Prompt
Count how many of the lines below contain the string "entry", and reply with only that number.

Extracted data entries
>> Start

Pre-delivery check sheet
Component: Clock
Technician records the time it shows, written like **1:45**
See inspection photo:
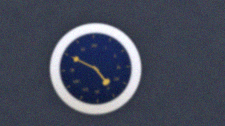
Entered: **4:50**
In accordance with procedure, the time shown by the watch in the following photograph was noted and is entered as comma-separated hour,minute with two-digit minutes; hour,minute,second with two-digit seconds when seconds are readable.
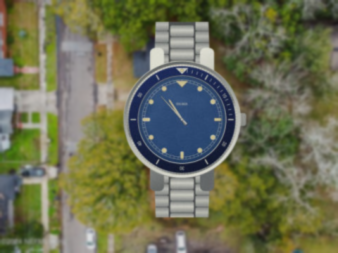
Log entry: 10,53
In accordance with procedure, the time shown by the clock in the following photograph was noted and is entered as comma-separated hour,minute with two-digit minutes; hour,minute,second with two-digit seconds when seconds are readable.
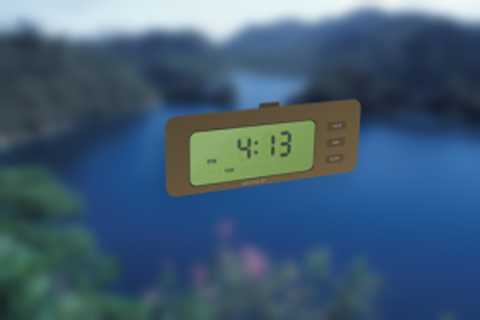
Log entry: 4,13
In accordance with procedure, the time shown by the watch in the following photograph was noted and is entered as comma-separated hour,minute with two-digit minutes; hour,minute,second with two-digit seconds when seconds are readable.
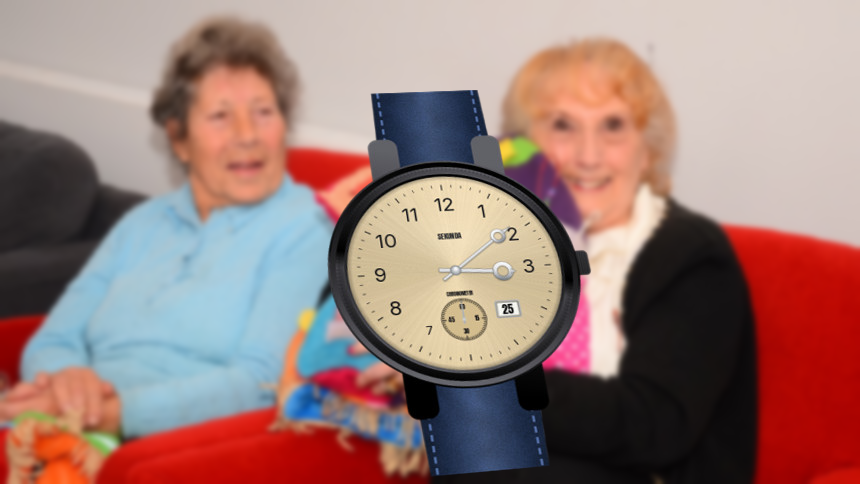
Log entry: 3,09
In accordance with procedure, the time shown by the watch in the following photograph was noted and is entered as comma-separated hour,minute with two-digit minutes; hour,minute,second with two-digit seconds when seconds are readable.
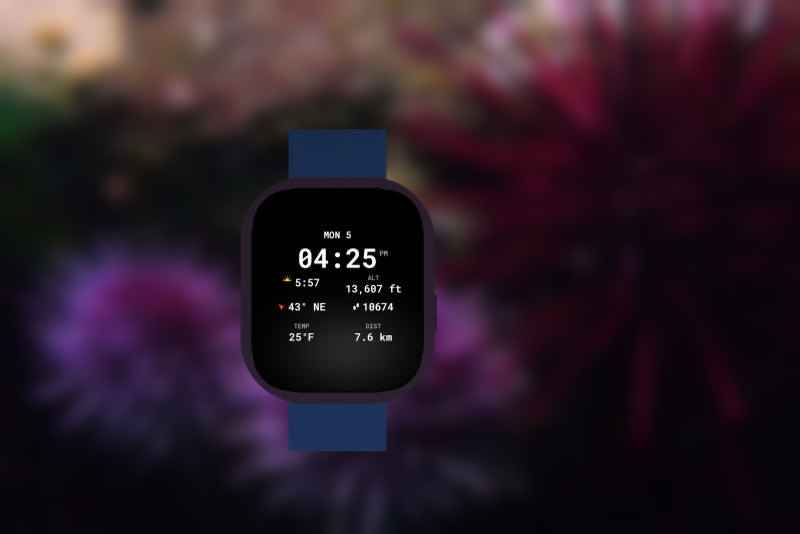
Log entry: 4,25
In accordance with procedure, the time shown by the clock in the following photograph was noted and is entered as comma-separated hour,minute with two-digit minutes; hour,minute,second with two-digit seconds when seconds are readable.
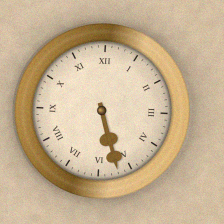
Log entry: 5,27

>> End

Solved problem
5